Application of Data Mining with the K-Means Clustering Method and Davies Bouldin Index for Grouping IMDB Movies

Abstract
Along with the development of technology, the film industry continues to increase, this can be seen from the number of films that appear both in cinemas and tv shows. The Internet Movie Database (IMDb) is a website that provides information about films from around the world, including the people involved in the films. Information contained on IMDB such as actor/actress, director, writer, to the soundtrack used. In addition, IMDb is the most popular and trusted source of information for movies, TV, and other celebrity content. In this case, the researcher will conduct research on the film with what title is the most popular among the public by looking at some of the parameters contained in IMDB such as the number on the rating, score, certificate, and votes obtained from the audience. The data used comes from the Kaggle.com website.

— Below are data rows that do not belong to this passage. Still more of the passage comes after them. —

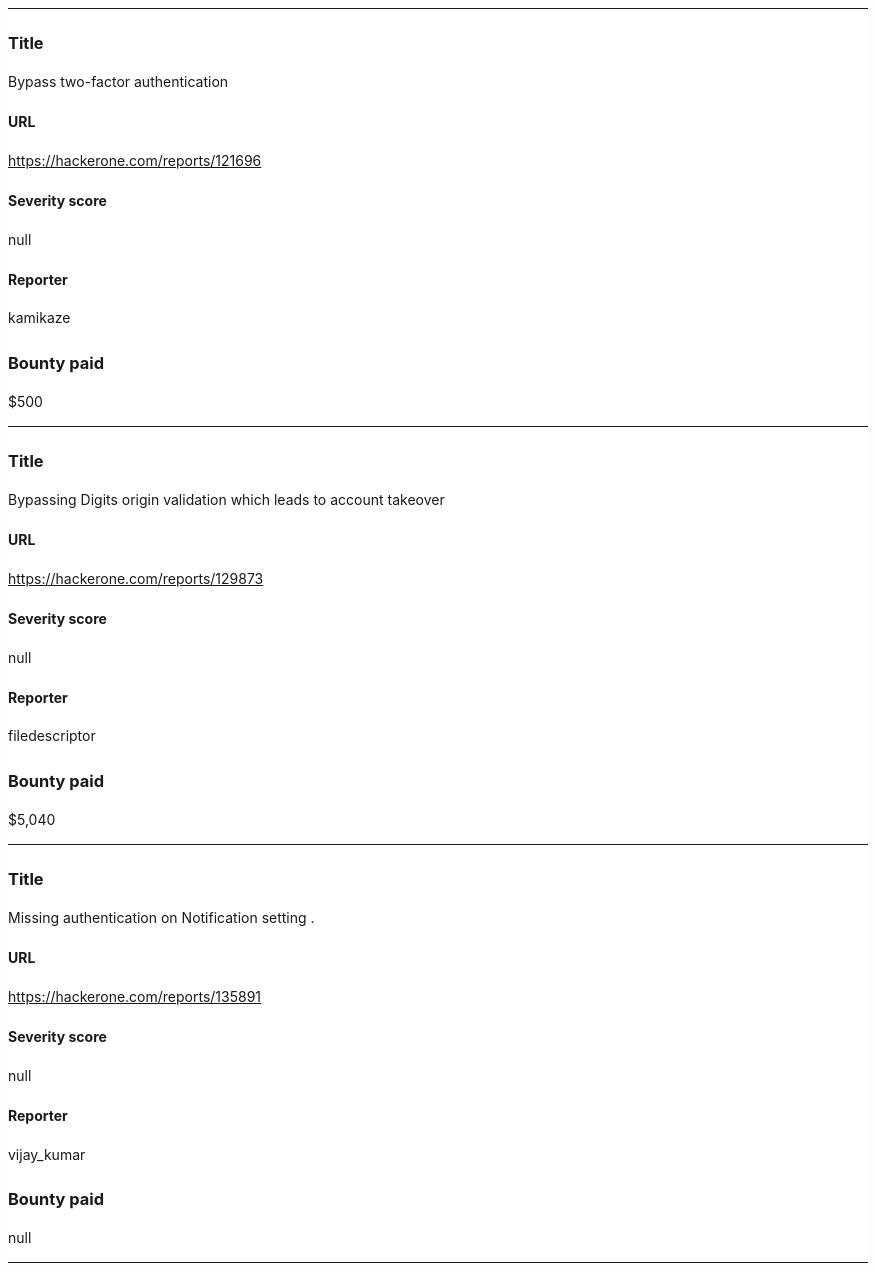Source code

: 
---


### Title
Bypass  two-factor authentication
#### URL 
https://hackerone.com/reports/121696
#### Severity score
null
#### Reporter 
kamikaze
### Bounty paid
$500


---


### Title
Bypassing Digits origin validation which leads to account takeover
#### URL 
https://hackerone.com/reports/129873
#### Severity score
null
#### Reporter 
filedescriptor
### Bounty paid
$5,040


---


### Title
Missing authentication on Notification setting .
#### URL 
https://hackerone.com/reports/135891
#### Severity score
null
#### Reporter 
vijay_kumar
### Bounty paid
null


---

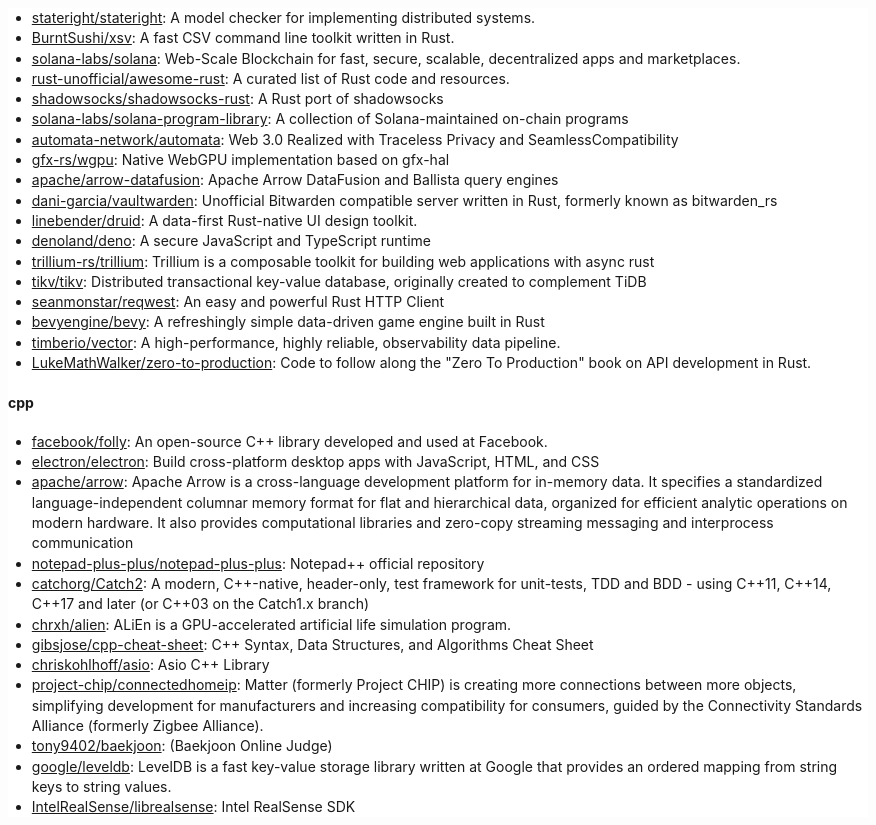 * [stateright/stateright](https://github.com/stateright/stateright): A model checker for implementing distributed systems.
* [BurntSushi/xsv](https://github.com/BurntSushi/xsv): A fast CSV command line toolkit written in Rust.
* [solana-labs/solana](https://github.com/solana-labs/solana): Web-Scale Blockchain for fast, secure, scalable, decentralized apps and marketplaces.
* [rust-unofficial/awesome-rust](https://github.com/rust-unofficial/awesome-rust): A curated list of Rust code and resources.
* [shadowsocks/shadowsocks-rust](https://github.com/shadowsocks/shadowsocks-rust): A Rust port of shadowsocks
* [solana-labs/solana-program-library](https://github.com/solana-labs/solana-program-library): A collection of Solana-maintained on-chain programs
* [automata-network/automata](https://github.com/automata-network/automata): Web 3.0 Realized with Traceless Privacy and SeamlessCompatibility
* [gfx-rs/wgpu](https://github.com/gfx-rs/wgpu): Native WebGPU implementation based on gfx-hal
* [apache/arrow-datafusion](https://github.com/apache/arrow-datafusion): Apache Arrow DataFusion and Ballista query engines
* [dani-garcia/vaultwarden](https://github.com/dani-garcia/vaultwarden): Unofficial Bitwarden compatible server written in Rust, formerly known as bitwarden_rs
* [linebender/druid](https://github.com/linebender/druid): A data-first Rust-native UI design toolkit.
* [denoland/deno](https://github.com/denoland/deno): A secure JavaScript and TypeScript runtime
* [trillium-rs/trillium](https://github.com/trillium-rs/trillium):  Trillium is a composable toolkit for building web applications with async rust 
* [tikv/tikv](https://github.com/tikv/tikv): Distributed transactional key-value database, originally created to complement TiDB
* [seanmonstar/reqwest](https://github.com/seanmonstar/reqwest): An easy and powerful Rust HTTP Client
* [bevyengine/bevy](https://github.com/bevyengine/bevy): A refreshingly simple data-driven game engine built in Rust
* [timberio/vector](https://github.com/timberio/vector): A high-performance, highly reliable, observability data pipeline.
* [LukeMathWalker/zero-to-production](https://github.com/LukeMathWalker/zero-to-production): Code to follow along the "Zero To Production" book on API development in Rust.

#### cpp
* [facebook/folly](https://github.com/facebook/folly): An open-source C++ library developed and used at Facebook.
* [electron/electron](https://github.com/electron/electron): Build cross-platform desktop apps with JavaScript, HTML, and CSS
* [apache/arrow](https://github.com/apache/arrow): Apache Arrow is a cross-language development platform for in-memory data. It specifies a standardized language-independent columnar memory format for flat and hierarchical data, organized for efficient analytic operations on modern hardware. It also provides computational libraries and zero-copy streaming messaging and interprocess communication
* [notepad-plus-plus/notepad-plus-plus](https://github.com/notepad-plus-plus/notepad-plus-plus): Notepad++ official repository
* [catchorg/Catch2](https://github.com/catchorg/Catch2): A modern, C++-native, header-only, test framework for unit-tests, TDD and BDD - using C++11, C++14, C++17 and later (or C++03 on the Catch1.x branch)
* [chrxh/alien](https://github.com/chrxh/alien): ALiEn is a GPU-accelerated artificial life simulation program.
* [gibsjose/cpp-cheat-sheet](https://github.com/gibsjose/cpp-cheat-sheet): C++ Syntax, Data Structures, and Algorithms Cheat Sheet
* [chriskohlhoff/asio](https://github.com/chriskohlhoff/asio): Asio C++ Library
* [project-chip/connectedhomeip](https://github.com/project-chip/connectedhomeip): Matter (formerly Project CHIP) is creating more connections between more objects, simplifying development for manufacturers and increasing compatibility for consumers, guided by the Connectivity Standards Alliance (formerly Zigbee Alliance).
* [tony9402/baekjoon](https://github.com/tony9402/baekjoon):   (Baekjoon Online Judge)
* [google/leveldb](https://github.com/google/leveldb): LevelDB is a fast key-value storage library written at Google that provides an ordered mapping from string keys to string values.
* [IntelRealSense/librealsense](https://github.com/IntelRealSense/librealsense): Intel RealSense SDK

The data mining method used is the K-Means clustering method. To find out the optimal cluster value, the Davies Bouldin index is used. The K-Means algorithm will group the data based on the centroid. The parameters used for clustering are runtime, IMDB rating, meta score, number of votes, and gross. The results of the study obtained that the average calculation of the highest attributes was 48.74 and the number of clusters formed was 4 clusters. The results of the evaluation using the confusion matrix obtained an accuracy value of 100%.